La fotografia come ogni altro mezzo espressivo è in continua evoluzione ed è sempre alla ricerca di nuovi linguaggi, materiali, composizioni che permettano all’artista di poter esprimere al meglio la sua creatività. Il Fototempismo cerca di rivelare quello che non si vede, quello che gli occhi non potranno mai vedere e che solo l’osservazione del’inconscio tecnologico nella foto, dopo lo scatto rivela come il soggetto sia stato sottoposto ad uno spostamento nello spazio, ad una smaterializzazione e di nuovo materializzazione in altro tempo, di cui le strisce di luminose testimoniano l’energia sprigionata.

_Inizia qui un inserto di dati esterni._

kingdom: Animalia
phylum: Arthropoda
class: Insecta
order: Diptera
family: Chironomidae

Stiamo parlando di Enzo Trifolelli classe 1951 figlio della Tuscia, nativo di Bassano in Teverina che ha intrapreso un percorso originale e in continua evoluzione, un viaggio fuori
dal tempo, ai confini dell’arte, cercando nella fotografia una nuova libertà e il superamento dei percorsi fino ad ora effettuati.

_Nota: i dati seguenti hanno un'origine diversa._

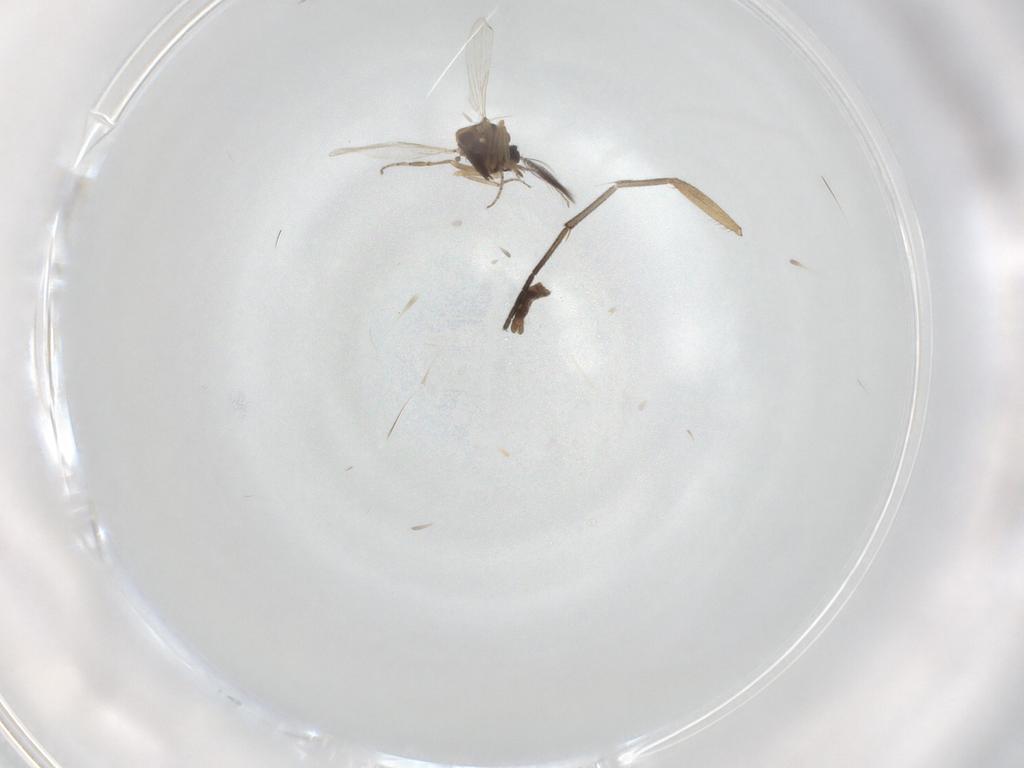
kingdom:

Lo incontriamo presso la Chiesa di Santa Maria della Salute a Viterbo dove alle prese con cavalletti e lampade è in allestimento, nell’ambito della programmazione di Caffeina 2018, la sua mostra personale. In modo minuzioso ci fa nel significato del termine “Fotempismo”. Prove fotografiche in tal senso furono intraprese nel periodo “Futurista” quello per intenderci di Filippo Tommaso Marinetti dove: Anton Giulio Bracaglia con i due fratelli Carlo Ludovico e Arturo con il “Fotodinamismo” avevano voluto innestarsi nell’esperienza Futurista appena iniziata. Da prima furono osteggiati dalla critica, non riconoscendogli la valenza di forma artistica, poi furono dallo stesso Marinnetti sostenuti anche economicamente per le loro idee fotografiche. Bracaglia, voleva aggiungere qualcosa in più alla composizione tradizionale, muovendo il soggetto davanti alla macchina fotografica.

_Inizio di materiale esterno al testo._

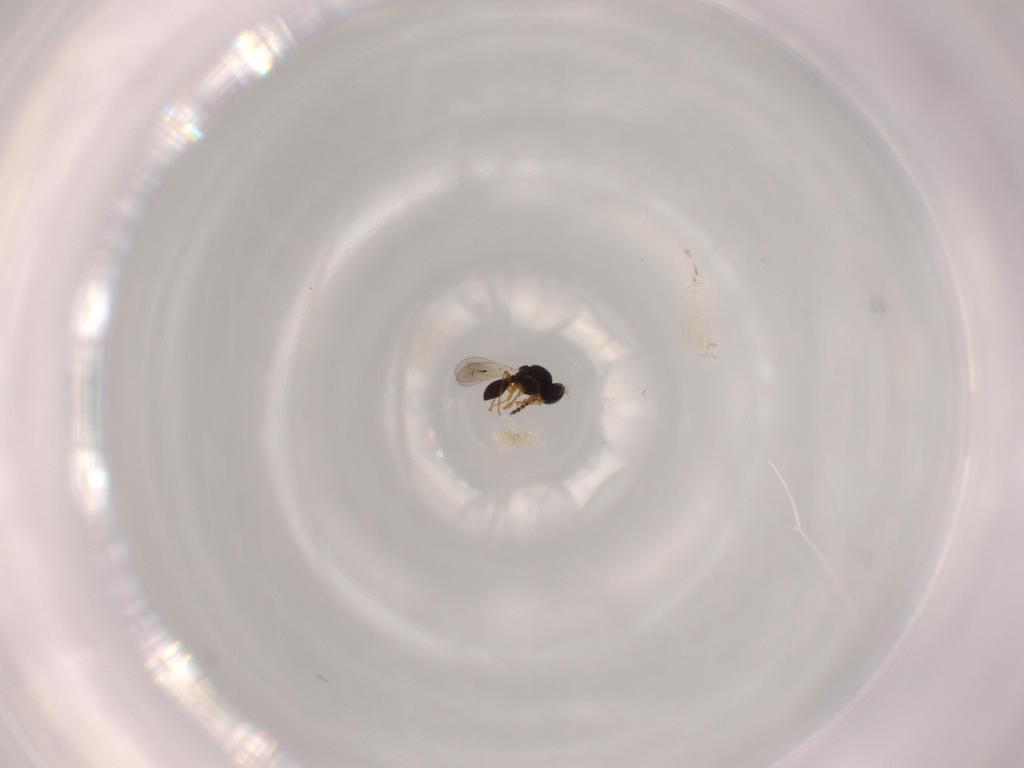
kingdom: Animalia
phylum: Arthropoda
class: Insecta
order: Hymenoptera
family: Platygastridae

Nel Fototempismo è la macchina fotografica che si muove di fronte al soggetto, e nel suo percorso, dettato dal tempo di esposizione, può osservare e riprendere diverse angolazioni, a questo punto, lo spazio nelle sue componenti fondamentali altezza, lunghezza e profondità si fonde con la componente “Tempo” che verrà poi rappresentato sulla fotografia in un formato bidimensionale compresa la componente tempo, che si è unito indissolubilmente al soggetto, restituendo così un’emozione nuova. La fotografia rrestituisce così questa magia ogni volta che verrà osservata, superando così la staticità intrinseca dell’immagine e del suo supporto.

Sicuramente basilare sarà partecipare alla mostra, che si terra in concomitanza Caffeina, dal 22 giugno al 1 luglio, (orari: 17.00 – 20.00 e  21.00 – 24.00).

Nello stesso ambito, il giorno 23 giugno verrà presentata la composizione editoriale del libro in lavorazione “Il risveglio degli Etruschi” dove sicuramente il “Fototempismo” darà apporto ad un popolo antico e glorioso come quello degli Etruschi.